• [The records]
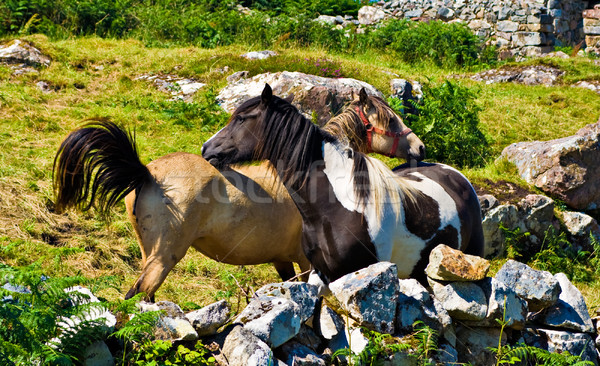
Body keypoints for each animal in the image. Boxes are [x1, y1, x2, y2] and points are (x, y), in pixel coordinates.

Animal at [54, 89, 418, 300]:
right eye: (391, 120)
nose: (419, 148)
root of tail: (146, 172)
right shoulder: (304, 262)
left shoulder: (282, 260)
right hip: (164, 257)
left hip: (150, 254)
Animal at [204, 84, 486, 288]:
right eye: (390, 120)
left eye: (241, 119)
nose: (207, 148)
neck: (335, 206)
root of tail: (455, 175)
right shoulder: (320, 271)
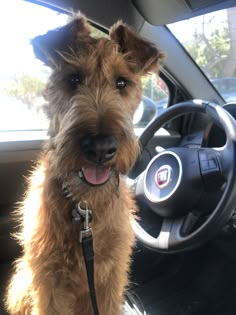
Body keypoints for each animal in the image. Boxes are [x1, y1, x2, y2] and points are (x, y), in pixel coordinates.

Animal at [5, 13, 162, 314]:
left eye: (122, 83)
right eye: (73, 78)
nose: (100, 148)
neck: (86, 206)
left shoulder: (111, 278)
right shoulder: (49, 282)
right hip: (21, 284)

• [Your instructions]
None of the pictures belong in the copy; repeat all other material exactly.

• [Solved problem]
Body keypoints for each animal in the image. Boxes are [x1, y1, x2, y2] and points are (x, y), in pixel coordinates.

Animal at [54, 89, 418, 300]:
right eye: (391, 120)
nose: (419, 148)
root of tail: (146, 172)
right shoulder: (304, 262)
left shoulder: (282, 260)
right hip: (164, 257)
left hip: (150, 254)
Animal at [204, 84, 486, 288]:
right eye: (390, 120)
left eye: (241, 119)
nose: (207, 148)
neck: (335, 206)
root of tail: (455, 175)
right shoulder: (320, 271)
Body keypoints for each animal in the image. Boxes are [x1, y1, x2, y2] and points are (x, y), in pixel coordinates.

Animal at [5, 13, 162, 314]:
left eye: (122, 83)
right eye: (73, 78)
nose: (100, 148)
neck: (86, 206)
left shoulder: (111, 278)
right shoulder: (49, 282)
right hip: (21, 284)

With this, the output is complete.